The misconception that Western knowledge is the only credible form of science is rooted in colonization discrediting indigenous storytelling that holds valuable ‘ike and mana’o.
I share with you one mo’olelo that explains Kanaka Maoli connection to ‘āina: the birth of Hāloa to Wākea and Hoʻohōkūkalani. Their first child, Hāloanakalaukapalili, was still born and after burying him, the first kalo plant sprouted from that spot. The second born was named Hāloa in honor of their first son, reminding us that our ancestors are the ‘āina. Just as kalo is a staple that provides for generations, we have a kuleana to tend to and respect the land as we would our elders.
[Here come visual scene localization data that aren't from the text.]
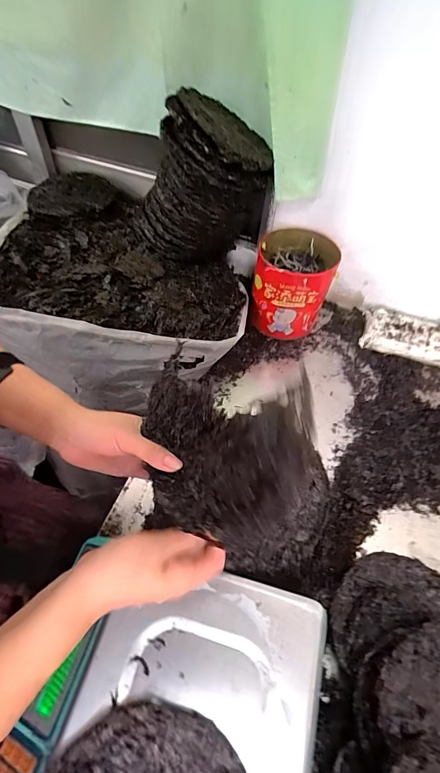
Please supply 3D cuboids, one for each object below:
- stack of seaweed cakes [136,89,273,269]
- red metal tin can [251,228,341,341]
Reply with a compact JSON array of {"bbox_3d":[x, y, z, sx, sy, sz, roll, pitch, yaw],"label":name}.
[{"bbox_3d":[-0.036,-0.406,0.727,0.251,0.258,0.195,6,56,1],"label":"stack of seaweed cakes"},{"bbox_3d":[0.159,-0.226,0.811,0.154,0.176,0.160,2,56,-2],"label":"red metal tin can"}]

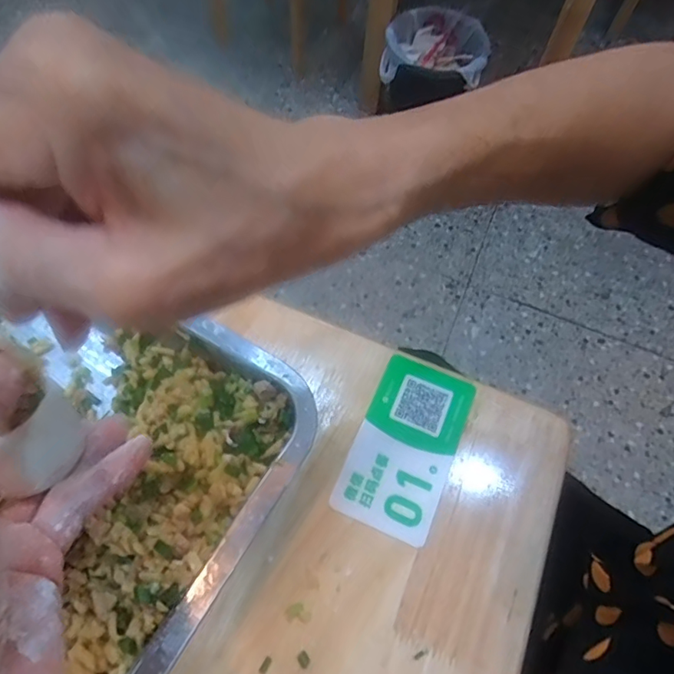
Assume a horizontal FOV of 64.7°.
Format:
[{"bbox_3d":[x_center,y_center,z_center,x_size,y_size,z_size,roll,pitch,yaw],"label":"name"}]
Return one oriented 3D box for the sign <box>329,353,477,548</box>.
[{"bbox_3d":[0.043,0.065,0.330,0.059,0.004,0.108,23,64,8],"label":"sign"}]

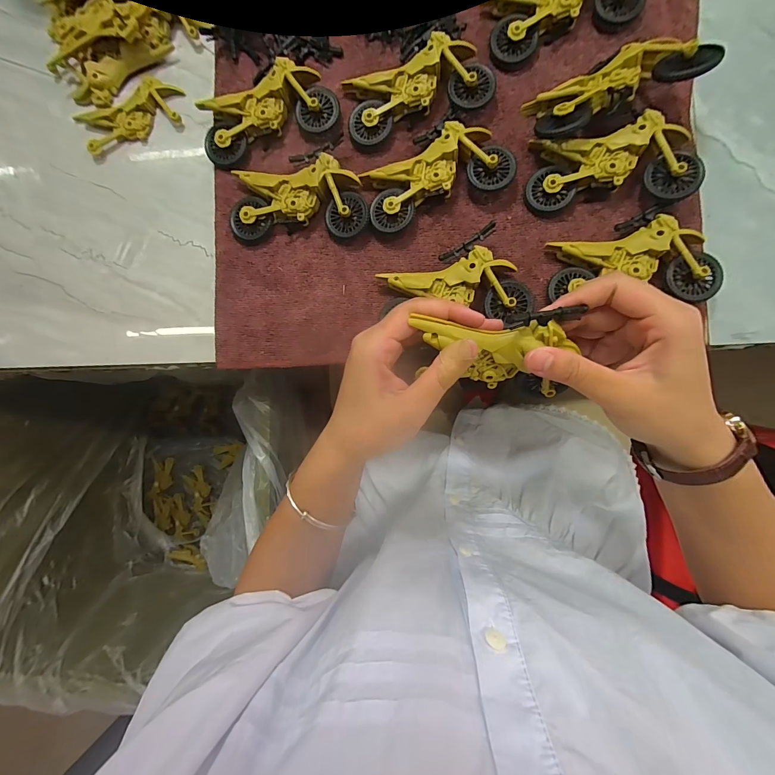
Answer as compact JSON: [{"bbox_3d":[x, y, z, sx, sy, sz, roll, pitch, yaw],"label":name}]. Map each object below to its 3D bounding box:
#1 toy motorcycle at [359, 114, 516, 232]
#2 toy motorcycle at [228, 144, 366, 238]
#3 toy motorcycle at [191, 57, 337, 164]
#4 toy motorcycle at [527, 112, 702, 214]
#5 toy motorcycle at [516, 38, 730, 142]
[{"bbox_3d":[0.037,-0.174,0.276,0.112,0.022,0.065,-18,88,5],"label":"toy motorcycle"},{"bbox_3d":[-0.074,-0.159,0.286,0.112,0.021,0.066,0,90,5],"label":"toy motorcycle"},{"bbox_3d":[-0.101,-0.230,0.290,0.114,0.021,0.053,-18,88,5],"label":"toy motorcycle"},{"bbox_3d":[0.167,-0.168,0.261,0.112,0.029,0.058,3,90,5],"label":"toy motorcycle"},{"bbox_3d":[0.169,-0.221,0.254,0.122,0.026,0.055,-20,61,10],"label":"toy motorcycle"}]

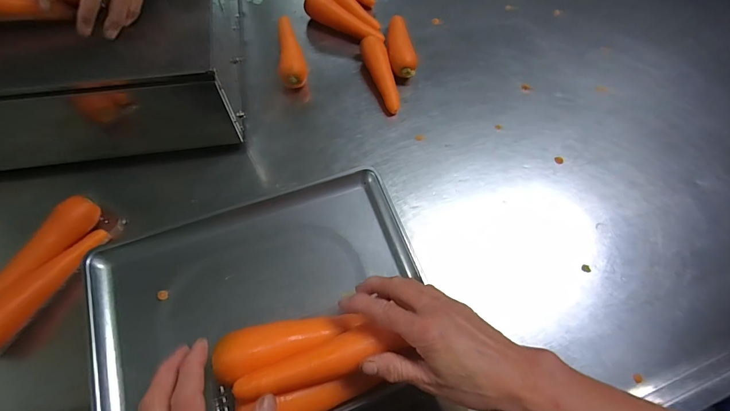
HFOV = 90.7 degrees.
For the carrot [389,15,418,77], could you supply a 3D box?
[{"bbox_3d":[0.066,-0.291,0.657,0.050,0.040,0.143,-2,68,0],"label":"carrot"}]

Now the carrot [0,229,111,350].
[{"bbox_3d":[-0.418,0.103,0.464,0.033,0.039,0.187,25,55,12],"label":"carrot"}]

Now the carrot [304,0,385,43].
[{"bbox_3d":[-0.038,-0.345,0.680,0.168,0.044,0.040,31,72,13],"label":"carrot"}]

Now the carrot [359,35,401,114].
[{"bbox_3d":[0.028,-0.232,0.633,0.042,0.040,0.154,-16,68,-5],"label":"carrot"}]

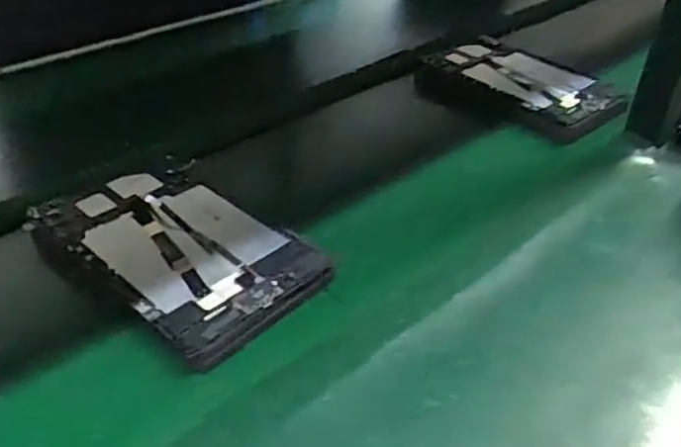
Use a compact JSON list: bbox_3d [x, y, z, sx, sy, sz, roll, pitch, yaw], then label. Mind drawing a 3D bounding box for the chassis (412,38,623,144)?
[{"bbox_3d":[0.235,-0.183,0.855,0.152,0.017,0.244,-32,49,-31],"label":"chassis"}]

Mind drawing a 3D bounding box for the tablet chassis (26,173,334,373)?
[{"bbox_3d":[-0.143,0.023,0.580,0.232,0.025,0.146,28,45,28],"label":"tablet chassis"}]

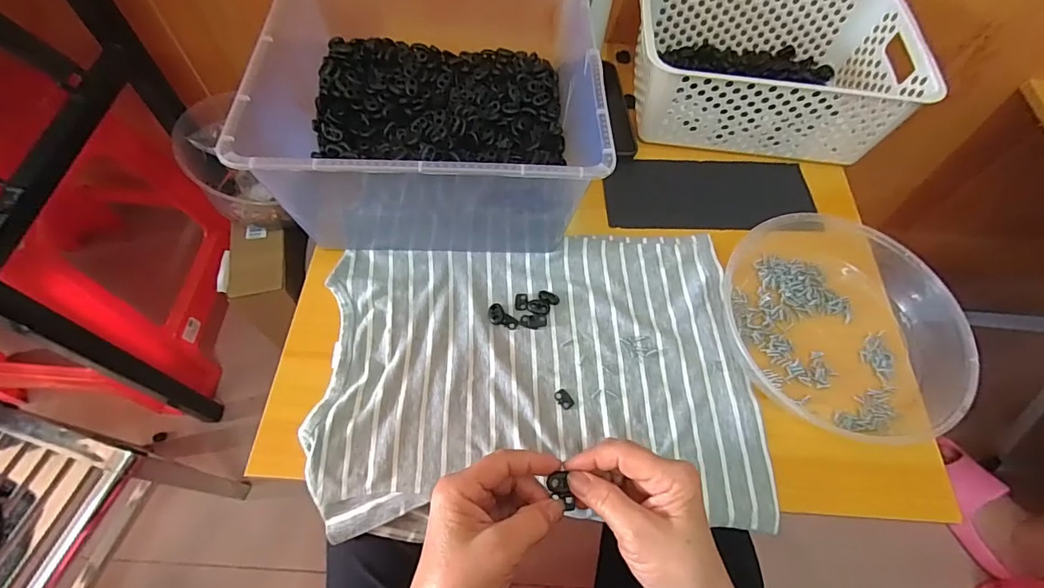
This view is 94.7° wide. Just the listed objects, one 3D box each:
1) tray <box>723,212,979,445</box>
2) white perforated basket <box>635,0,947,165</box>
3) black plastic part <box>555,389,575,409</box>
[{"bbox_3d":[0.310,0.022,0.466,0.210,0.040,0.228,2,63,-3],"label":"tray"},{"bbox_3d":[0.287,-0.275,0.580,0.309,0.105,0.215,7,62,-1],"label":"white perforated basket"},{"bbox_3d":[0.037,0.093,0.426,0.012,0.004,0.018,-34,70,-19],"label":"black plastic part"}]

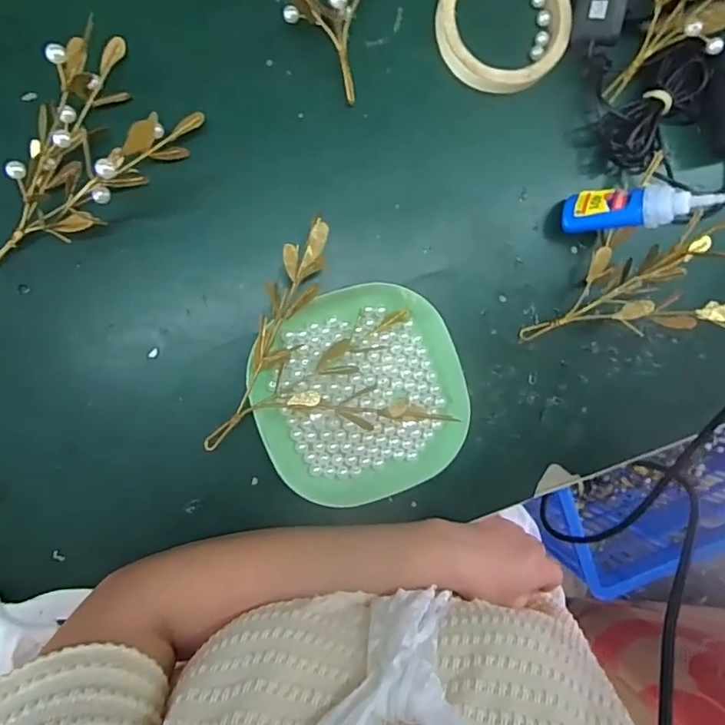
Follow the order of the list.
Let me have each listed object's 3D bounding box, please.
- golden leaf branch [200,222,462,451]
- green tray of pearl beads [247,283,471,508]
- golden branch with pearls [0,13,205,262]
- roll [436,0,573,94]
[{"bbox_3d":[-0.024,-0.013,0.356,0.169,0.101,0.133,-7,93,-7],"label":"golden leaf branch"},{"bbox_3d":[-0.002,0.024,0.395,0.140,0.028,0.144,-20,95,-7],"label":"green tray of pearl beads"},{"bbox_3d":[-0.178,-0.122,0.351,0.080,0.076,0.163,37,87,-8],"label":"golden branch with pearls"},{"bbox_3d":[0.104,-0.249,0.407,0.097,0.016,0.094,0,92,-8],"label":"roll"}]

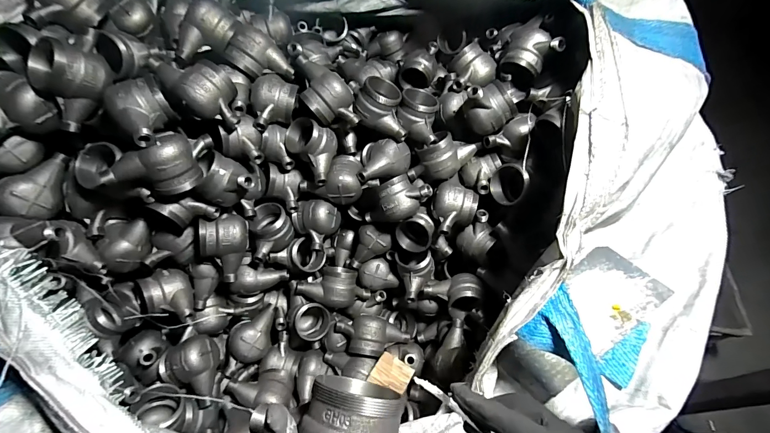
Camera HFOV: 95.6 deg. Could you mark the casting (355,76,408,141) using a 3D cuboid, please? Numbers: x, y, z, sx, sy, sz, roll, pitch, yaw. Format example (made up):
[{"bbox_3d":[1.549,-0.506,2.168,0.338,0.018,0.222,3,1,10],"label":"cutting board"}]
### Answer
[{"bbox_3d":[0.001,-0.220,0.714,0.127,0.091,0.079,37,22,-13],"label":"casting"}]

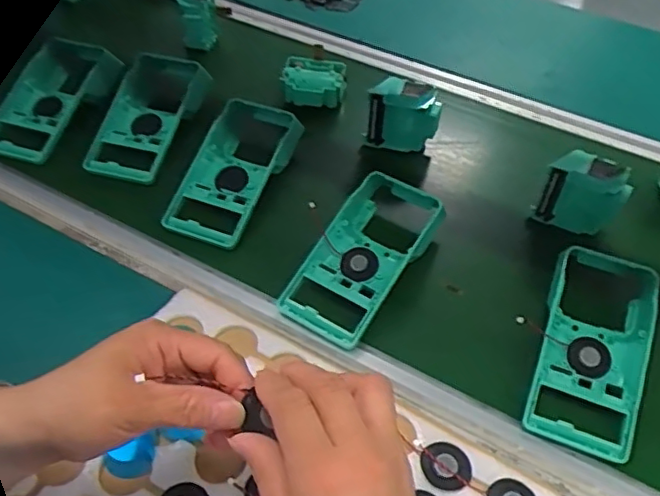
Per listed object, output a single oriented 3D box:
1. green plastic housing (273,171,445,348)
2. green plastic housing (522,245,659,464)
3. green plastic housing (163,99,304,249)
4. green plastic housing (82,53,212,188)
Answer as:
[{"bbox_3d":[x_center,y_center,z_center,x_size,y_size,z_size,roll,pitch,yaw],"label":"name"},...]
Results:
[{"bbox_3d":[0.037,0.000,0.565,0.091,0.050,0.193,28,52,19],"label":"green plastic housing"},{"bbox_3d":[0.220,0.076,0.506,0.087,0.036,0.185,20,50,13],"label":"green plastic housing"},{"bbox_3d":[-0.097,-0.079,0.627,0.086,0.055,0.173,16,49,10],"label":"green plastic housing"},{"bbox_3d":[-0.199,-0.154,0.685,0.084,0.055,0.202,13,50,11],"label":"green plastic housing"}]

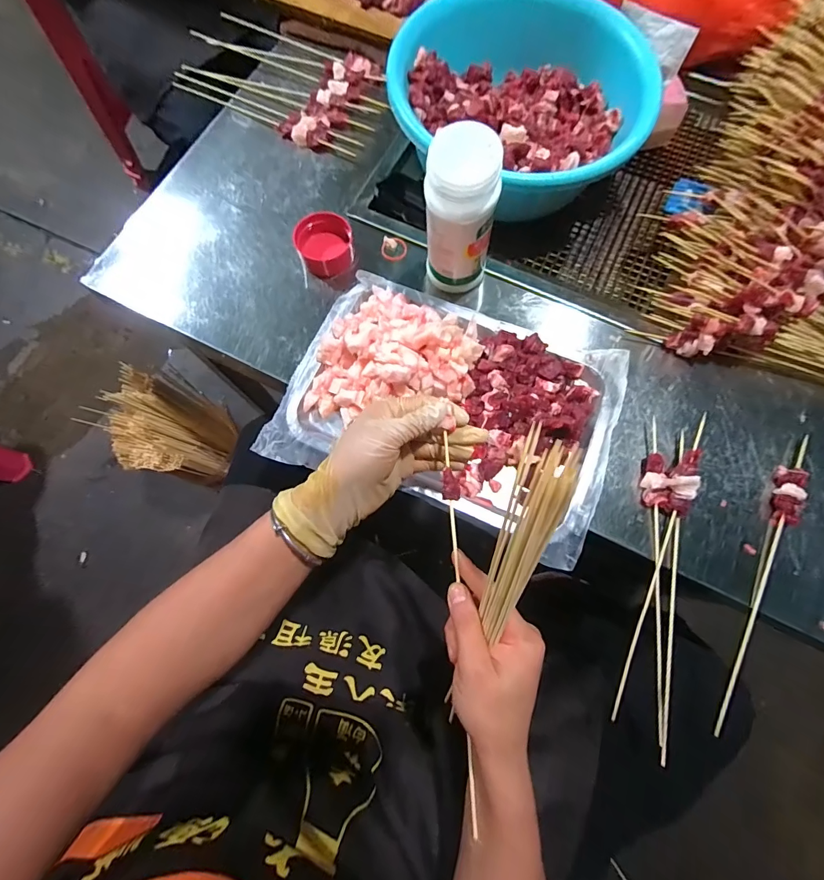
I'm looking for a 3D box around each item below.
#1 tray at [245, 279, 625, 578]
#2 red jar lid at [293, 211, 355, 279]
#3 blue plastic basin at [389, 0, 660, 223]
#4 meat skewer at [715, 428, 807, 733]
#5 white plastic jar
[{"bbox_3d":[0.038,-0.035,0.406,0.319,0.048,0.216,20,76,6],"label":"tray"},{"bbox_3d":[-0.101,-0.230,0.470,0.062,0.033,0.060,0,75,1],"label":"red jar lid"},{"bbox_3d":[0.127,-0.387,0.477,0.266,0.101,0.266,0,75,1],"label":"blue plastic basin"},{"bbox_3d":[0.334,0.126,0.374,0.021,0.016,0.291,24,77,7],"label":"meat skewer"},{"bbox_3d":[0.045,-0.204,0.393,0.063,0.164,0.053,9,75,4],"label":"white plastic jar"}]

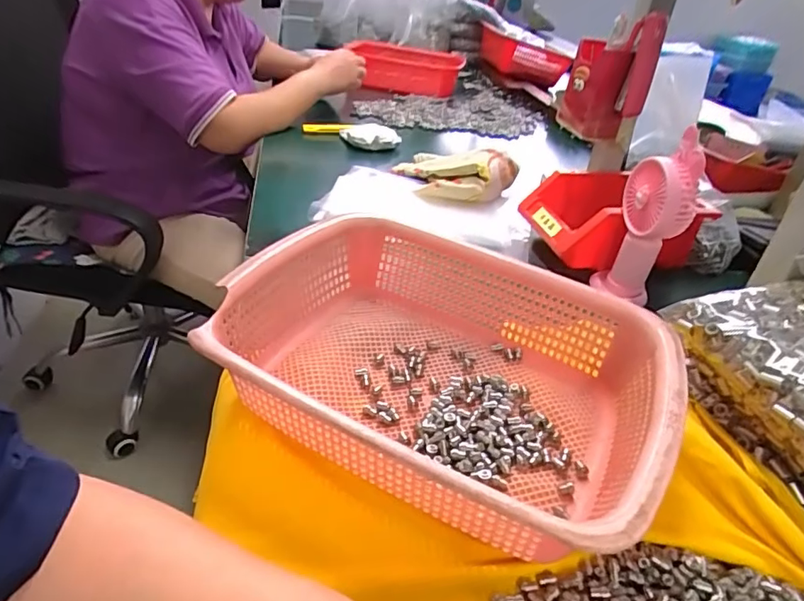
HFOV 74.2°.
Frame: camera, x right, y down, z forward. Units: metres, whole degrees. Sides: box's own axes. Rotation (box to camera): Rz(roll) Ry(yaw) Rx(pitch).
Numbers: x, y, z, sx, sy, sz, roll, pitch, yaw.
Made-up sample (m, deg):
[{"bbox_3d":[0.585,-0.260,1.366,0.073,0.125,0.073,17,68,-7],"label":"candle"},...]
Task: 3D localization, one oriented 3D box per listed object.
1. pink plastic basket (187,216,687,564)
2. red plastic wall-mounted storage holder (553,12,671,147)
[{"bbox_3d":[0.028,0.043,0.370,0.285,0.078,0.215,21,40,21],"label":"pink plastic basket"},{"bbox_3d":[0.235,-0.252,0.609,0.093,0.122,0.044,17,36,15],"label":"red plastic wall-mounted storage holder"}]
Leaving Ma’alaea Harbor in the early hours of the morning, I understand that distinct feeling of aloha ‘āina is what the PKO that departed 40 years prior felt. The legacy of our ancestors lives on within us. Their dedication to preserving the life of the land runs through Kanaka Maoli, and are extended to settlers who are dedicated to preserving our culture by fostering that connection to the land within themselves. Although the full remediation of Kaho’olawe is a long road ahead, we have an opportunity to change the legacy of these islands.
There’s a chance to right the wrongs of the past and preserve the wonders that call Molokini home — this time choosing the environment.